Catherine Lhamon’s road to confirmation was tumultuous at best. After a Senate committee failed to confirm her, Biden’s pick to lead the Office for Civil Rights in the Department of Education was narrowly confirmed in a 51-50 vote along party lines.
Lhamon’s difficulties are of her own making; during the Obama administration, she led the charge against students’ civil rights and due process. She authored the infamous 2011 “Dear Colleague Letter” that eviscerated due process on campuses, where (usually but not always male) students are routinely labeled sex offenders without so much as notice of the charges or a hearing with an opportunity to confront their accusers. This record is rightly presenting challenges for her nomination to a leadership role in civil rights governance.
Her disastrous record on campus civil rights presents another, perhaps unforeseen difficulty for Lhamon if she is confirmed. In a clear rebuke to Lhamon’s anti-civil rights mandates for college disciplinary proceedings, courts have effected a dramatic change in the Title IX case law since Lhamon left OCR in 2017. Perhaps the most consequential change in the law is the new and more lenient pleading standard for Title IX accused student plaintiffs: the “Purdue standard”, from a Seventh Circuit decision authored by then-Judge Amy Coney Barrett.
Under the pre-Purdue framework established by the Second Circuit in Yusuf v. Vassar College, an accused student could bring separate discrete claims under Title IX, including “erroneous outcome” and “selective enforcement.” These claims are sometimes difficult for students to bring because they impose burdens on plaintiffs to meet difficult extra-textual elements.
For example, a “selective enforcement” claim requires a male plaintiff to show that the university treated him differently than a similarly situated female student. (See, e.g., Mallory v. Ohio Univ.) Simply finding an accused female student at the same university is extremely difficult, let alone finding out enough information about the female student case to compare and contrast in a court of law.
The new standard in Doe v. Purdue Univ., by contrast, only requires plaintiffs to raise a “plausible inference” that the university discriminated against them on the basis of sex, looking at all of the allegations and evidence in the case.
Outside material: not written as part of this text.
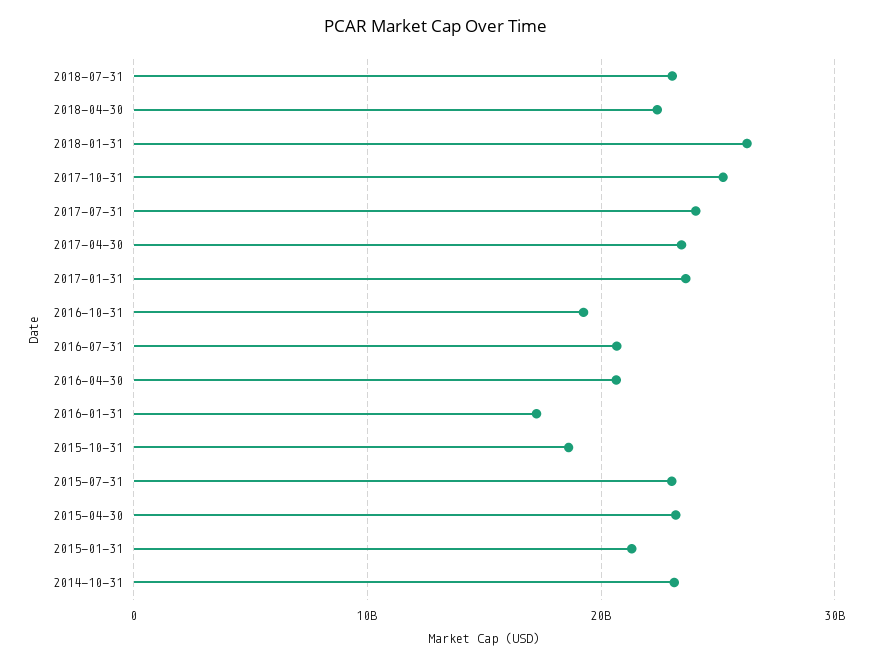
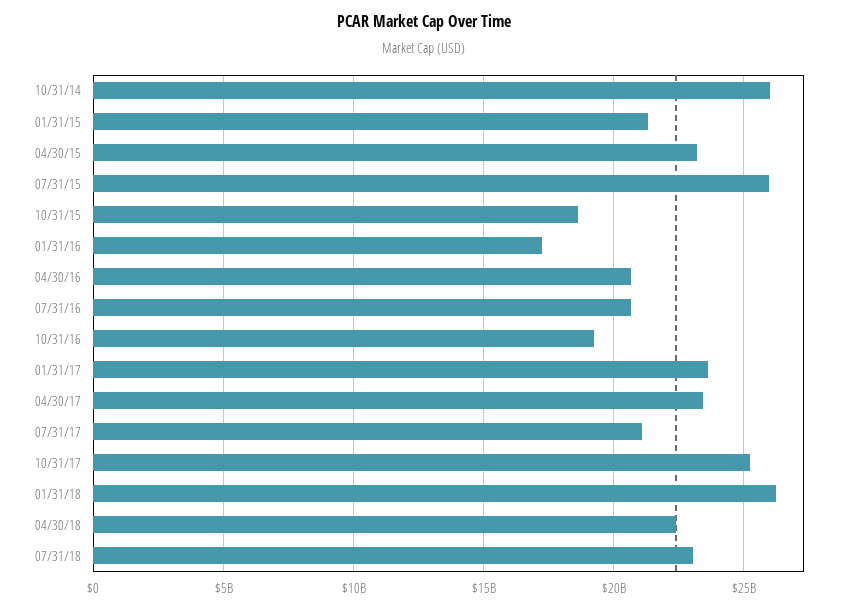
2017-07-31: 24000000000 -> 21000000000
2015-07-31: 23000000000 -> 26000000000
2014-10-31: 23000000000 -> 26000000000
This standard tracks more closely with the simple words of the Title IX statute itself, which prohibits discrimination on the basis of sex in education without imposing particular elements for plaintiffs to meet. This standard is good law because it hews more closely to the language of the statute, and it is good Title IX policy because it more effectively polices sex discrimination on campus.
For these reasons, the Purdue standard has garnered wide support among federal appeals courts. Just two years after its inception, the Third, Fourth, Seventh, Eighth, Ninth, and Tenth Circuits have all adopted the standard. Every federal appeals court that has been asked to adopt Purdue has done so. This means a plurality of federal appeals courts and a majority of federal district courts now apply this standard just two years after its inception, an astonishingly rapid change in the law.
Nowhere is the effect of this change clearer than in the Tenth Circuit. Last year, the Tenth Circuit held in Doe v. Univ. of Denver that a university’s “railroading” of an accused student did not violate Title IX if the university only employed “anti-respondent bias” as opposed to “anti-male bias.” And yes, the university argued as a defense that it was biased against respondents in its disciplinary process.
Put another way, a plaintiff had to show on summary judgment that the university was not biased against him on the basis of his status as a respondent, but on the basis of his sex. This is extremely difficult because schools rarely come out and say that they unlawfully discriminate against males, and because the question of what kind of bias the school employed (anti-male or anti-respondent) is ultimately a credibility determination that must be reserved for a jury.
Fortunately for accused students, the Tenth Circuit recently came to this exact conclusion. In Doe v. Univ. of Denver, the Tenth Circuit adopted the Purdue standard and reframed it for summary judgment: “could a reasonable jury—presented with the facts alleged—find that sex was a motivating factor in the University’s disciplinary decision”?
The court further held that “it should be up to a jury to determine whether the school’s bias was based on a protected trait or merely a non-protected trait that breaks down across gender lines.” This effectively overruled Denver I and eliminated the university defense of “anti-respondent bias” on summary judgment, thereby transforming the Tenth Circuit from perhaps the most hostile circuit for accused student plaintiffs to the friendliest.
Given the speed at which federal circuit courts adopted the Purdue pleading standard and the textual considerations that led them there, it seems likely that other circuits will follow the Tenth Circuit’s lead in reframing the summary judgment standard accordingly. See Sheppard v. Visitors of Virginia State Univ: “[The Purdue] standard hews most closely to the text of Title IX… [and we] see no need to deviate from the text of Title IX.” If other circuits follow the Tenth Circuit’s lead, more students will get their day in real court after being forced through a Lhamon-inspired kangaroo court.
Lhamon’s stripping of students’ civil rights caused a tsunami of litigation that changed the game for accused students. Universities have been put on notice that if they continue to railroad accused students, they will literally be made to pay, and Lhamon therefore may have a difficult time convincing them to continue the railroading.